The existential question of “where do I end and where does the rest of the world begin?” is even more difficult to affront these days because the distinction between one and the other has become a big blur. Never before have I felt the outside coming in like I do now. All it takes is the existence of one infected person to contaminate another (myself included) who then contaminates another who then contaminates another and so on and so on. Like lined-up dominoes where one fall leads to total collapse, the destiny of one person potentially defines that of others.
So I stay home because, by staying home, I can protect those contours that distinguish me from the rest of the world. My home is my haven, my anchor, an extension of myself. Being forced to stay home does not make me feel, under these circumstances, imprisoned. To the contrary—it helps me continue to be me.
As an expression of gratitude, I’ve begun writing and illustrating the history of our home.

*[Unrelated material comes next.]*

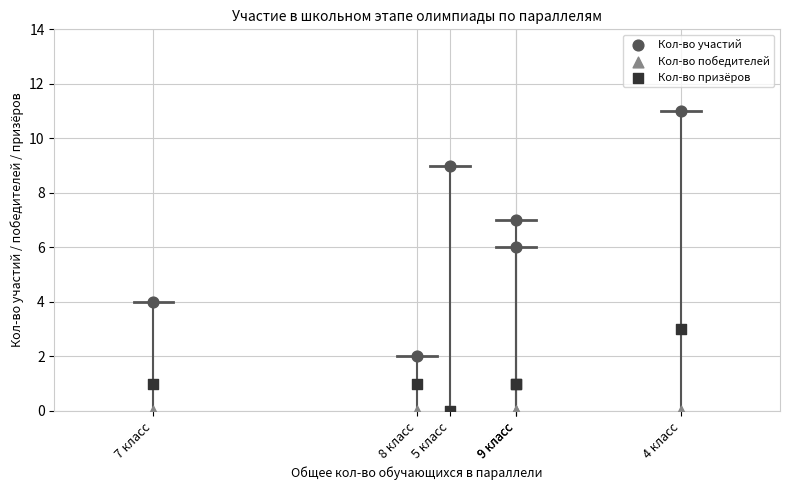

What are all the series names shown in the legend?

Кол-во участий, Кол-во победителей, Кол-во призёров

As opposed to a house, a home’s history has nothing to do with who built it and when or with who’s lived there before. A home’s history begins with the moment you move in and evolves with the experiences you live and express within its four walls.
The history of a home in the time of COVID-19 begins, for me, in the living room. Because it’s here that Pierluigi and I have spent so much time sitting together for the Civil Protection’s daily briefings. It is here that we learn how many have been infected, how many have died, how many have recovered. It is here, knowing that we can depend one upon the other, that we continue to create a history of our own.